Unprompted, AI barely came up as a security issue. (No, really, VCs! Also, please stop emailing me about this.) There is a lot of interest and excitement about using AI to improve security tooling, but far less about how to secure AI.

While not yet a pain point, security leaders are aware of AI security challenges. GenAI governance is the main concern, to ensure that only the teams who have been authorized to are using genAI, with only allowed data: just to check, “are you using the enterprise version?” This visibility and governance (rather than security per se) is being provided by tools like Lanai, Harmonic, and Kindo.

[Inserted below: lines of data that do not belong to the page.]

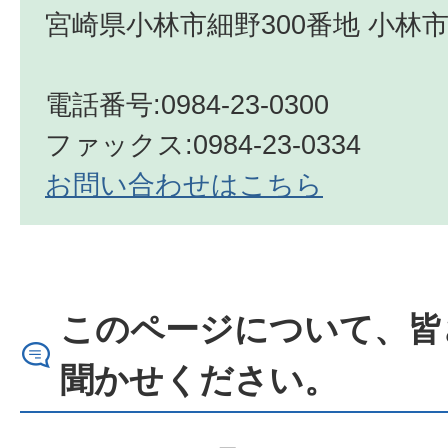
宮崎県小林市細野300番地 小林市
電話番号:0984-23-0300
ファックス:0984-23-0334
お問い合わせはこちら
このページについて、皆
聞かせください。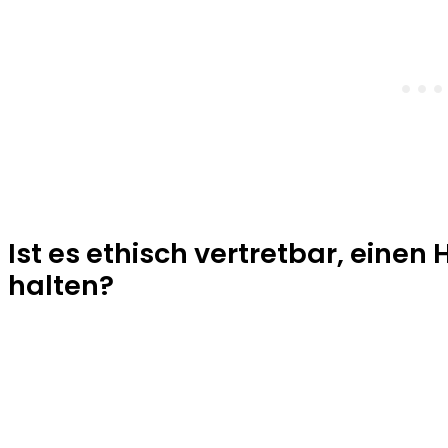
Ist es ethisch vertretbar, einen 
halten?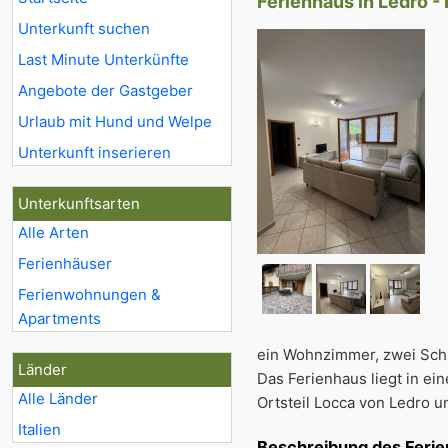
Ferienhaus in Ledro -
Unterkunft suchen
Last Minute Unterkünfte
Angebote der Gastgeber
Urlaub mit Hund und Welpe
Unterkunft inserieren
Unterkunftsarten
Alle Arten
Ferienhäuser
Ferienwohnungen &
Apartments
ein Wohnzimmer, zwei Schl
Länder
Das Ferienhaus liegt in e
Alle Länder
Ortsteil Locca von Ledro u
Italien
Beschreibung des Feri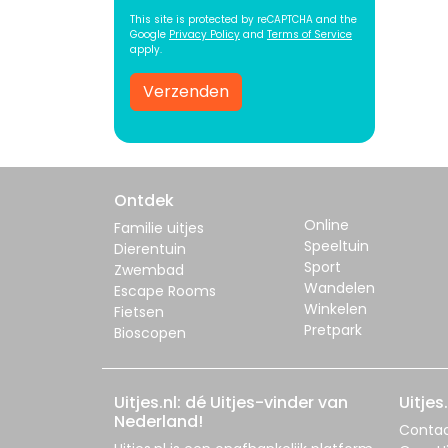
This site is protected by reCAPTCHA and the
Google
Privacy Policy
and
Terms of Service
apply.
Verzenden
Ontdek
Online
Familie uitjes
Speeltuin
Dierentuin
Sport
Zwembad
Wandelen
Escape Rooms
Winkelen
Fietsen
Pretpark
Bioscopen
Uitjes.nl: dé Uitjes-vinder van
Uitjes.
Nederland!
Conta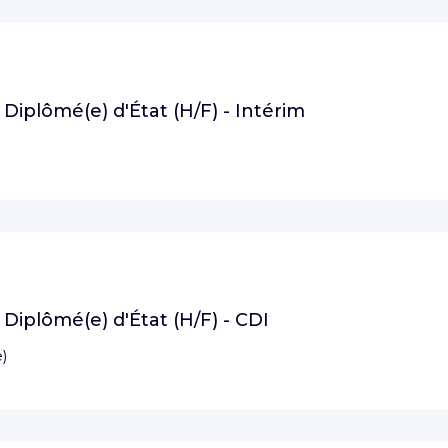
e Diplômé(e) d'État (H/F) - Intérim
e Diplômé(e) d'État (H/F) - CDI
e
)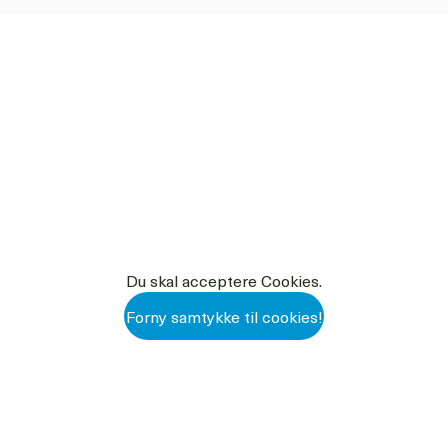
100983 GMO - ERKLÆRING.PDF
, olier og fedtstoffer, ærter og
Du skal acceptere Cookies.
Forny samtykke til cookies!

The next concern is preventing unauthorized data from being trained upon. This is just data governance: “You need to know what you’re protecting, and where it is.” This is a bit of a chicken and egg problem: they might not know exactly what and where their data is, and current DLP tools don’t do a great job of classifying non-traditional data, and “next gen DLP doesn’t really exist yet”; but they can’t train a model on their customers’ data to find it, as that’s explicitly what they’re trying to avoid.

For companies hosting their customers’ models, or serving multi-tenant models, workload isolation was a concern. They need an efficient way to isolate different customers’ code, models, or interactions, and gVisor is the current best option. A solution like Edera looks promising.

If there’s one takeaway I have — other than the fact that our work in security is never done, and our jobs are quite secure, in fact — it’s that a lot of the problems we’re facing aren’t new. Our industry cycles through technologies, and though new infrastructure like GenAI might need new tools to secure, it doesn’t need new concepts.

There are surprisingly few innovations that have really been step functions that wholesale eliminate classes of issues in the industry, such as hardware tokens or memory-safe languages. How can we get more of those, so that this list looks very different in 5 or 10 years?

The mention of any vendor in this blog post is not an endorsement. Disclaimer: I am an investor or advisor of Chainguard, CloudQuery, and RunReveal.